Studies were undertaken by Yellon's laboratory to determine whether human muscle can be pre-conditioned and whether there is a role for the adenosine receptor. Atrial muscle from human right atrial appendage of patients undergoing cardiac bypass surgery was placed in an organ bath. The trabeculae were attached to a fixed post and the other end to a force transducer to measure functional recovery. The human muscle was directly subjected to a preconditioning protocol of 3 minutes of hypoxia and 7 minutes of re-oxygenation prior to a lethal ischemic insult of 90 minutes.

Similar signalling pathways to that seen in the experimental models were seen in studies in Yellon's laboratory focusing on protein kinase C (PKC). The PKC inhibitor chelerythine was given to ascertain whether any observed effect can be abolished. In addition, DiC8, a PKC analogue, was given to stimulate PKC. In human muscle, 30% functional recovery was regained after 90 minutes of hypoxia and 2 hours of re-oxygenation in the control (Fig. 2). About a 70% functional recovery was regained after preconditioning with 3 minutes of hypoxia and 7 minutes of re-oxygenation. When DiC8 was substituted for preconditioning to activate PKC about 50% functional recovery was obtained. The protective effect was abolished with chelerythine.

That K_ATP was shown to be downstream of PKC was observed when DiC8 was given to activate PKC and this was blocked by the K_ATP channel blocker. Preconditioning and cromakaline provided good functional recovery, about 62% and 58%, respectively. DiC8 alone provided functional recovery of about 50%. However, the protective effect was abolished with DiC8 was given in the presence of glibenclamide.

Opioid receptors have also been shown to play a role in triggering preconditioning in animal hearts. A number of receptors, including the mu, delta, and kappa, exist in the heart. The distribution of opioid receptors in the human heart favors the mu and delta subtypes. Using human atrial and ventricle muscle Yellon's group was able to show that in both muscles the mu and delta receptors were expressed abundantly, compared to the kappa receptor.

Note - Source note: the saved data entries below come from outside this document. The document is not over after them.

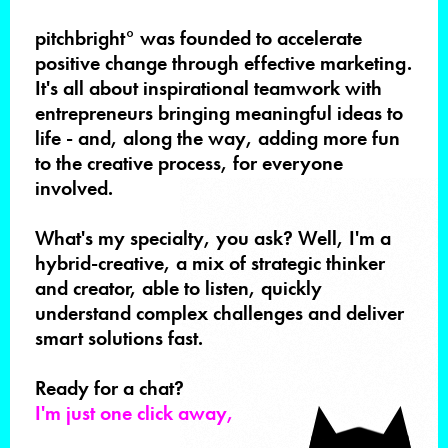
pitchbright° was founded to accelerate
positive change through effective marketing.
It's all about inspirational teamwork with
entrepreneurs bringing meaningful ideas to
life - and, along the way, adding more fun
to the creative process, for everyone
involved.
What's my specialty, you ask? Well, I'm a
hybrid-creative, a mix of strategic thinker
and creator, able to listen, quickly
understand complex challenges and deliver
smart solutions fast.
Ready for a chat?
I'm just one click away,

Studies in low risk patients undergoing coronary artery bypass grafting (CABG) was done by Yellon's group to determine whether patients undergoing CABG needed additional myocardial protection and, if so, whether preconditioning can be of any benefit either prior to, or during, bypass surgery. Cardioplegia and cross clamp fibrillation are used to protect the myocardium during CABG. However, there are problems with both. Cardioplegia is not uniformly distributed and the time of cross clamp fibrillation is limited. Both techniques also involve whole body cooling.

Patients were randomized to preconditioning (n=17) or control (n=16) groups. The preconditioning group received 3 minutes of cross clamping of the aorta followed by 2 minutes of reperfusion followed by another 3 minutes of cross clamping. The control patients did not receive this preconditioning stimulus. All patients then underwent 3 separate periods of cross clamp fibrillation (10 minutes) during which the graft was sown on.

Troponin T was used to measure tissue necrosis; blood samples were examined after 72 hours. The patients in the control group had significantly greater troponin T levels compared to the preconditioning group (about 1.4 µgm/ml vs about 0.2 µgm/ml; p<0.05) (Fig. 3). This study provided proof of concept that preconditioning in patients undergoing CABG results in a direct benefit in terms of less troponin T.

To evaluate the effects of adenosine in preconditioning before bypass surgery, a blinded randomized study using an experimental adenosine A₁ receptor agonist (GR79236x) was performed. Patients were randomized to four groups (10 per group): control, cold cardioplegia, preconditioning (2 x 3-minute bursts of ischemia, each followed by reperfusion), and an adenosine A₁ receptor agonist (given over 10 minutes followed by wash out).

There was an indication that the adenosine A₁ receptor agonist was having some beneficial effect. The level of troponin T release was similar to that in the preconditioning group, although this did not reach statistical significance. Whether the study was underpowered is unclear. In the control group, there was a significant increase in troponin T compared to the preconditioning group, showing again preconditioning confers protection by reducing troponin T release. The troponin release was similar in the cardioplegia and control groups.